**EXERCISE INSTRUCTIONS**. Repeat the data below exactly, with every entry included.

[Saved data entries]

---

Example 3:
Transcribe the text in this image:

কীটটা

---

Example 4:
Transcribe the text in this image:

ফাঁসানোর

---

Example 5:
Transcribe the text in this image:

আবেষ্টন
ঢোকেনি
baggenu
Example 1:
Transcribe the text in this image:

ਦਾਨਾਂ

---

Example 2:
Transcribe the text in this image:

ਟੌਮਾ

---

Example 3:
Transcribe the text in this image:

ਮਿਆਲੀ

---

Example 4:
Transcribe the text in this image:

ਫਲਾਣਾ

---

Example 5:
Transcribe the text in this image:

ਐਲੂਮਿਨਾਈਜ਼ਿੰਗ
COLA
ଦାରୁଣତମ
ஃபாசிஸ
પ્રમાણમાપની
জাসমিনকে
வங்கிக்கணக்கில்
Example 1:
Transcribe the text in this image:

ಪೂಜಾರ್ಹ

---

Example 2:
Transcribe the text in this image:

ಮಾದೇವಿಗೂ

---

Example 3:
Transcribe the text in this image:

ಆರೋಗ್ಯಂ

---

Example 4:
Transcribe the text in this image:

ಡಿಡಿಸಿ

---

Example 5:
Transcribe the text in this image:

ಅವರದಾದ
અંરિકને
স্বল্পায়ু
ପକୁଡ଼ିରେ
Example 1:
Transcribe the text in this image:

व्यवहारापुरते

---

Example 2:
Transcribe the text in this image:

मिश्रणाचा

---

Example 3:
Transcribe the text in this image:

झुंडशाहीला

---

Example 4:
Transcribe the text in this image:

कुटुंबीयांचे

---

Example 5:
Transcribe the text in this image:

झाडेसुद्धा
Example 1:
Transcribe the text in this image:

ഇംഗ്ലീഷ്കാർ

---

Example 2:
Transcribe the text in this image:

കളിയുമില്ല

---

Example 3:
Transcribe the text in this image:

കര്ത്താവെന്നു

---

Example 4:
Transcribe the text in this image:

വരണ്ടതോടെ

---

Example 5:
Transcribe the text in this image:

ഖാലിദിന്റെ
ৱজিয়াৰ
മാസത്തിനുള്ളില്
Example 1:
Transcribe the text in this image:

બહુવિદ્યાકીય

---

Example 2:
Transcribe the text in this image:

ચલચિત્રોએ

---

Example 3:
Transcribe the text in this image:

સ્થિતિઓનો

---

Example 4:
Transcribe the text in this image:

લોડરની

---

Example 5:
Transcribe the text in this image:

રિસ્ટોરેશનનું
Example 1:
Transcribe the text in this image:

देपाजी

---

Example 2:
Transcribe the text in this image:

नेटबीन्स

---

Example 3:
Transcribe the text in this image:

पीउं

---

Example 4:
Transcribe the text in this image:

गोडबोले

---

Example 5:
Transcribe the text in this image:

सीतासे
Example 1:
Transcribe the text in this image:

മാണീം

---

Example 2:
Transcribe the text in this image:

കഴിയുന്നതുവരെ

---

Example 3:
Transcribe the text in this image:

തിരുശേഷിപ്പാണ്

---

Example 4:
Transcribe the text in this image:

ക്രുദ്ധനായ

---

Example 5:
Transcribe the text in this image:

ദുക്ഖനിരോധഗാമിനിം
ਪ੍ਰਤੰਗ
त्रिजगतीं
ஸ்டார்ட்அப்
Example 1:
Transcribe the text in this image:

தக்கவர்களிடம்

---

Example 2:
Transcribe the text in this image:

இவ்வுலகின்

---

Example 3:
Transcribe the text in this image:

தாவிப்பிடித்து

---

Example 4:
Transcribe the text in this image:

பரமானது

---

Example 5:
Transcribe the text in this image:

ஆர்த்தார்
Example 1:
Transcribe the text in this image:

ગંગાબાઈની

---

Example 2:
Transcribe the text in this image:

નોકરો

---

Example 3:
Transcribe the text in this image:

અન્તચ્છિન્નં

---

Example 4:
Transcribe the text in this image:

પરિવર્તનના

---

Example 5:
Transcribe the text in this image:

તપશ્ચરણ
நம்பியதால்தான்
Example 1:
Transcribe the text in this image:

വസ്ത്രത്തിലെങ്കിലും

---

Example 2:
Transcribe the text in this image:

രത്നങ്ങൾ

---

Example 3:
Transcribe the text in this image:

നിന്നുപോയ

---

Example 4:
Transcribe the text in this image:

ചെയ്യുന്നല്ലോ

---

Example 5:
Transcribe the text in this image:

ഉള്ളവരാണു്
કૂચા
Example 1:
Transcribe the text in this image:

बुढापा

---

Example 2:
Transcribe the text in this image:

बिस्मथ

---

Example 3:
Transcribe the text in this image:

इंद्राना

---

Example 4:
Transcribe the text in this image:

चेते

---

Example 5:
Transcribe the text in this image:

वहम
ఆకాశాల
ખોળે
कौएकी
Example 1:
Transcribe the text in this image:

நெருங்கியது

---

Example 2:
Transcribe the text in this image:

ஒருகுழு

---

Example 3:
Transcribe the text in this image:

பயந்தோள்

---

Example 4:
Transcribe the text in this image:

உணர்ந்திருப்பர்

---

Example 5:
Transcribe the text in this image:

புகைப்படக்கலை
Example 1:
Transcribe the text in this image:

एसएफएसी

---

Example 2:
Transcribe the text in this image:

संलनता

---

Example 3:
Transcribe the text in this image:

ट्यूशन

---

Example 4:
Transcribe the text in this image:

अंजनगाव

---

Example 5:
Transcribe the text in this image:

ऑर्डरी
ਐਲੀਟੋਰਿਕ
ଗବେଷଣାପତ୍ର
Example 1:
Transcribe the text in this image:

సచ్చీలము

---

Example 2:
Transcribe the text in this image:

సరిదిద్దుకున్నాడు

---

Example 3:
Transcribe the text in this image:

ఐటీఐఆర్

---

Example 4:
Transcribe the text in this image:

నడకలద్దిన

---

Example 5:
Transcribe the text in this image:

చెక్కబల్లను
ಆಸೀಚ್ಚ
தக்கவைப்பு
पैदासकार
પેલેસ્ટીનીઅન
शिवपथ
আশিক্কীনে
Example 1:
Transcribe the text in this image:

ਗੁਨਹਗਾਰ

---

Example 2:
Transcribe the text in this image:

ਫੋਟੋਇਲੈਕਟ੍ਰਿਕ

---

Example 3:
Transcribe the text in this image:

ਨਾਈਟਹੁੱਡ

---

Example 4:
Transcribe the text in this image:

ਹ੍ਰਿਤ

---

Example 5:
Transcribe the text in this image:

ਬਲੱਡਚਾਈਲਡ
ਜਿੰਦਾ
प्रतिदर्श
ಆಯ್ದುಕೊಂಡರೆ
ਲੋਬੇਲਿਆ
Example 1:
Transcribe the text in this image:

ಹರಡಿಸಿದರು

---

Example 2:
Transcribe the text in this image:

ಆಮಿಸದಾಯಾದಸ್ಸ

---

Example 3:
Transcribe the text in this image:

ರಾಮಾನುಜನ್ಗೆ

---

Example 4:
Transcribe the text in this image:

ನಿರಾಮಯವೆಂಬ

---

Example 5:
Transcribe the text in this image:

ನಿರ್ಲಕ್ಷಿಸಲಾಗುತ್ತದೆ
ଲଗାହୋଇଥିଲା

**RESULT BELOW**.
---

Example 3:
Transcribe the text in this image:

কীটটা

---

Example 4:
Transcribe the text in this image:

ফাঁসানোর

---

Example 5:
Transcribe the text in this image:

আবেষ্টন
ঢোকেনি
baggenu
Example 1:
Transcribe the text in this image:

ਦਾਨਾਂ

---

Example 2:
Transcribe the text in this image:

ਟੌਮਾ

---

Example 3:
Transcribe the text in this image:

ਮਿਆਲੀ

---

Example 4:
Transcribe the text in this image:

ਫਲਾਣਾ

---

Example 5:
Transcribe the text in this image:

ਐਲੂਮਿਨਾਈਜ਼ਿੰਗ
COLA
ଦାରୁଣତମ
ஃபாசிஸ
પ્રમાણમાપની
জাসমিনকে
வங்கிக்கணக்கில்
Example 1:
Transcribe the text in this image:

ಪೂಜಾರ್ಹ

---

Example 2:
Transcribe the text in this image:

ಮಾದೇವಿಗೂ

---

Example 3:
Transcribe the text in this image:

ಆರೋಗ್ಯಂ

---

Example 4:
Transcribe the text in this image:

ಡಿಡಿಸಿ

---

Example 5:
Transcribe the text in this image:

ಅವರದಾದ
અંરિકને
স্বল্পায়ু
ପକୁଡ଼ିରେ
Example 1:
Transcribe the text in this image:

व्यवहारापुरते

---

Example 2:
Transcribe the text in this image:

मिश्रणाचा

---

Example 3:
Transcribe the text in this image:

झुंडशाहीला

---

Example 4:
Transcribe the text in this image:

कुटुंबीयांचे

---

Example 5:
Transcribe the text in this image:

झाडेसुद्धा
Example 1:
Transcribe the text in this image:

ഇംഗ്ലീഷ്കാർ

---

Example 2:
Transcribe the text in this image:

കളിയുമില്ല

---

Example 3:
Transcribe the text in this image:

കര്ത്താവെന്നു

---

Example 4:
Transcribe the text in this image:

വരണ്ടതോടെ

---

Example 5:
Transcribe the text in this image:

ഖാലിദിന്റെ
ৱজিয়াৰ
മാസത്തിനുള്ളില്
Example 1:
Transcribe the text in this image:

બહુવિદ્યાકીય

---

Example 2:
Transcribe the text in this image:

ચલચિત્રોએ

---

Example 3:
Transcribe the text in this image:

સ્થિતિઓનો

---

Example 4:
Transcribe the text in this image:

લોડરની

---

Example 5:
Transcribe the text in this image:

રિસ્ટોરેશનનું
Example 1:
Transcribe the text in this image:

देपाजी

---

Example 2:
Transcribe the text in this image:

नेटबीन्स

---

Example 3:
Transcribe the text in this image:

पीउं

---

Example 4:
Transcribe the text in this image:

गोडबोले

---

Example 5:
Transcribe the text in this image:

सीतासे
Example 1:
Transcribe the text in this image:

മാണീം

---

Example 2:
Transcribe the text in this image:

കഴിയുന്നതുവരെ

---

Example 3:
Transcribe the text in this image:

തിരുശേഷിപ്പാണ്

---

Example 4:
Transcribe the text in this image:

ക്രുദ്ധനായ

---

Example 5:
Transcribe the text in this image:

ദുക്ഖനിരോധഗാമിനിം
ਪ੍ਰਤੰਗ
त्रिजगतीं
ஸ்டார்ட்அப்
Example 1:
Transcribe the text in this image:

தக்கவர்களிடம்

---

Example 2:
Transcribe the text in this image:

இவ்வுலகின்

---

Example 3:
Transcribe the text in this image:

தாவிப்பிடித்து

---

Example 4:
Transcribe the text in this image:

பரமானது

---

Example 5:
Transcribe the text in this image:

ஆர்த்தார்
Example 1:
Transcribe the text in this image:

ગંગાબાઈની

---

Example 2:
Transcribe the text in this image:

નોકરો

---

Example 3:
Transcribe the text in this image:

અન્તચ્છિન્નં

---

Example 4:
Transcribe the text in this image:

પરિવર્તનના

---

Example 5:
Transcribe the text in this image:

તપશ્ચરણ
நம்பியதால்தான்
Example 1:
Transcribe the text in this image:

വസ്ത്രത്തിലെങ്കിലും

---

Example 2:
Transcribe the text in this image:

രത്നങ്ങൾ

---

Example 3:
Transcribe the text in this image:

നിന്നുപോയ

---

Example 4:
Transcribe the text in this image:

ചെയ്യുന്നല്ലോ

---

Example 5:
Transcribe the text in this image:

ഉള്ളവരാണു്
કૂચા
Example 1:
Transcribe the text in this image:

बुढापा

---

Example 2:
Transcribe the text in this image:

बिस्मथ

---

Example 3:
Transcribe the text in this image:

इंद्राना

---

Example 4:
Transcribe the text in this image:

चेते

---

Example 5:
Transcribe the text in this image:

वहम
ఆకాశాల
ખોળે
कौएकी
Example 1:
Transcribe the text in this image:

நெருங்கியது

---

Example 2:
Transcribe the text in this image:

ஒருகுழு

---

Example 3:
Transcribe the text in this image:

பயந்தோள்

---

Example 4:
Transcribe the text in this image:

உணர்ந்திருப்பர்

---

Example 5:
Transcribe the text in this image:

புகைப்படக்கலை
Example 1:
Transcribe the text in this image:

एसएफएसी

---

Example 2:
Transcribe the text in this image:

संलनता

---

Example 3:
Transcribe the text in this image:

ट्यूशन

---

Example 4:
Transcribe the text in this image:

अंजनगाव

---

Example 5:
Transcribe the text in this image:

ऑर्डरी
ਐਲੀਟੋਰਿਕ
ଗବେଷଣାପତ୍ର
Example 1:
Transcribe the text in this image:

సచ్చీలము

---

Example 2:
Transcribe the text in this image:

సరిదిద్దుకున్నాడు

---

Example 3:
Transcribe the text in this image:

ఐటీఐఆర్

---

Example 4:
Transcribe the text in this image:

నడకలద్దిన

---

Example 5:
Transcribe the text in this image:

చెక్కబల్లను
ಆಸೀಚ್ಚ
தக்கவைப்பு
पैदासकार
પેલેસ્ટીનીઅન
शिवपथ
আশিক্কীনে
Example 1:
Transcribe the text in this image:

ਗੁਨਹਗਾਰ

---

Example 2:
Transcribe the text in this image:

ਫੋਟੋਇਲੈਕਟ੍ਰਿਕ

---

Example 3:
Transcribe the text in this image:

ਨਾਈਟਹੁੱਡ

---

Example 4:
Transcribe the text in this image:

ਹ੍ਰਿਤ

---

Example 5:
Transcribe the text in this image:

ਬਲੱਡਚਾਈਲਡ
ਜਿੰਦਾ
प्रतिदर्श
ಆಯ್ದುಕೊಂಡರೆ
ਲੋਬੇਲਿਆ
Example 1:
Transcribe the text in this image:

ಹರಡಿಸಿದರು

---

Example 2:
Transcribe the text in this image:

ಆಮಿಸದಾಯಾದಸ್ಸ

---

Example 3:
Transcribe the text in this image:

ರಾಮಾನುಜನ್ಗೆ

---

Example 4:
Transcribe the text in this image:

ನಿರಾಮಯವೆಂಬ

---

Example 5:
Transcribe the text in this image:

ನಿರ್ಲಕ್ಷಿಸಲಾಗುತ್ತದೆ
ଲଗାହୋଇଥିଲା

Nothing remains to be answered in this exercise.